5月18日のYahoo News への寄稿において、ITビジネスアナリストとして活躍中の大元隆志氏が、社会の高齢化とテレビというメディアのこれから(将来)について非常に面白い視点を提供しています。
大元氏は、5月10日のYahoo Newsに配信された日本テレビ㈱メディアデザインセンターの太田正仁氏へのインタビュー記事において、今後の日本の社会の高齢化がテレビ(の特に視聴率)に与える影響について尋ねています。(因みに、このインタビューは合計37万PVに達し、予想外ともいえる大きな反響があったということです。)

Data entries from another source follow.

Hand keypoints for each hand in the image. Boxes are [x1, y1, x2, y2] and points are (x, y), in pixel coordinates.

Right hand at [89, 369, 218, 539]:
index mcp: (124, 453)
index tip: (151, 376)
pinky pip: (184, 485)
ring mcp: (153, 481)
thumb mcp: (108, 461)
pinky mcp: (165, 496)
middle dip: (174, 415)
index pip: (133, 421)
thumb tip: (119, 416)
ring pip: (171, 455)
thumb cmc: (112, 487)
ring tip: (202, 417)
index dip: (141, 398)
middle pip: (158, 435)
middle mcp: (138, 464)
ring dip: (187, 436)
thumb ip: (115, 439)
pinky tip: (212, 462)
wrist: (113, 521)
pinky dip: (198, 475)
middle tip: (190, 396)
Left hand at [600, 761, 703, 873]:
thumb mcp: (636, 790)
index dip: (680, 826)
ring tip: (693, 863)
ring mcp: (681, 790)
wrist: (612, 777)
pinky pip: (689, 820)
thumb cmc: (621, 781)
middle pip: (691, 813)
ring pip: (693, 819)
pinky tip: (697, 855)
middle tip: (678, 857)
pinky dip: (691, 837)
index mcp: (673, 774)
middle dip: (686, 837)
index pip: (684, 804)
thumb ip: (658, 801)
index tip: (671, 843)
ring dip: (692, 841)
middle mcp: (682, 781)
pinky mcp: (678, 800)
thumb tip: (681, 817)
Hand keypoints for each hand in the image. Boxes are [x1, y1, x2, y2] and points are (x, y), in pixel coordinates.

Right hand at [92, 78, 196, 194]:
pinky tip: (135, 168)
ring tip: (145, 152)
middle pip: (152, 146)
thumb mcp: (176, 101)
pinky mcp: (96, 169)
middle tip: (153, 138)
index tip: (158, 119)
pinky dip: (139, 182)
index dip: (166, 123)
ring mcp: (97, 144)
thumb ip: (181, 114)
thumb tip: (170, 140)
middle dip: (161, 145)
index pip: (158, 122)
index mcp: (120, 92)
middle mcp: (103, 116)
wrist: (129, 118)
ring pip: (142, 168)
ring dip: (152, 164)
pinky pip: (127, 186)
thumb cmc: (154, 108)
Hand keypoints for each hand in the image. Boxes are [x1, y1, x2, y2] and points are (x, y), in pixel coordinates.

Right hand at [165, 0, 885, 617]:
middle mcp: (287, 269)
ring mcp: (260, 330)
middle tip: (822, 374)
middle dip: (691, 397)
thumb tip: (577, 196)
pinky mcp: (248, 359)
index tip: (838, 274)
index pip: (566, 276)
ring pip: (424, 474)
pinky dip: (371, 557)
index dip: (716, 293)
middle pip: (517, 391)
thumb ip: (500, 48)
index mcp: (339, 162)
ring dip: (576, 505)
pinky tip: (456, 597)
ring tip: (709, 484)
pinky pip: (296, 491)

質問に対し太田氏は、インターネットの普及などにより一般的には視聴者の「テレビ離れ」を指摘される機会が増えているものの、実際のところテレビ局関係者の認識では、今後はテレビ視聴率は「増える」可能性があると答えています。
現在、60歳以上の日本人のテレビ視聴時間は1日に6~7時間もあり、他の世代の実に2倍に達しているというのが太田氏の見解の根拠です。一世帯あたりのテレビ台数の減少や、若年層のテレビ離れが加速したとしても、今後さらに人口構成の高齢化が進む中で「テレビの視聴率は微増するであろう」というのが業界の認識であると大田氏は言います。
さて、この「これからシニアが増えればテレビの視聴率は増える」という太田氏の予想に対し、インタビュー公開後のWeb上のリアクションには「反対意見」が多かったと大元氏は述べています。記事によれば、中でもネットリテラシーの高い人からの反対意見が多く、特に「今の40~50歳代はパソコンもスマホも使えるし、この世代がシニアになったら、テレビの前になんて居ないだろう」という主張が多く見られたということです。
こうした指摘を「もっともだ」としながらも、大元氏は最近の「視聴者」と「テレビ」の関係性の変化に着目し、これからシニアが増えればテレビの視聴率は増える可能性について以下のとおり説明しています。
大元氏によれば、今、テレビの前には「四種類の人」が存在しているということです。
一つは、文字通りの「視聴者」です。従来からいる「テレビ番組」を見るためにテレビをつけている人であり、現在のテレビの広告単価の重要な要素となっている人達です。
二つ目は、先進的なテレビ局で昨今注目されるようになった「ユーザ」と呼ばれる人たちの存在です。テレビをみながら、スマートフォンやPCを使って「テレビに能動的に参加する」人達 のことを指しています。
三つめのカテゴリーは、テレビを見て買い物をする「消費者」です。テレビで紹介された商品は良く売れる。消費者としての目線でテレビ番組を見ている人達の存在です。
そして四つ目が「生活者」だと大元氏はしています。「まず、テレビを点ける」という生活習慣でテレビを点けている人達が一定数(それもかなりの割合で)存在している。彼らにとって「テレビは見る物」ではなく「生活空間に存在する装置」として位置づけられているというものです。
この「生活者」にとって、テレビは「暖炉」のような存在ではないかというのが大元氏の認識です。「テレビ」を囲んで家族と食事をしたり笑ったりする「テレビのある家庭」を経験してきた世代にとって、リビングにあるテレビは、自然と家族がリビングに集まってくるという「なんだか点いているだけで安心する体験」が刷り込まれている稀有な存在だと大本氏は指摘してきしています。
当然、テレビの前からネットへと移行する時期はかなりの確立で訪れる。「自分が楽しめることが一番」という若い世代にはネットが強さを発揮するだろう。しかし、「家族が楽しめることが一番」と考えるステージへとシフトしたとき、人はきっとまたテレビの前に戻ってくるだろうと大元氏は言います。
今後増加が見込まれるこうした「生活者」がテレビに求めていることを理解し、「家族で見て楽しめる」「世代を超えて楽しめる」コンテンツ作りとブランド作りが出来たならば、きっとライフステージの変化と共に、生活者はテレビの前に戻ってくる。テレビを必要とするそうした生活者に対し、コンテンツの制作者は「テレビが何を提供出来るか」をよく考えるべきだとする大元氏の指摘は、これからの時代の社会や家庭を読み解く上で多くの示唆を与えてくれていると感じました。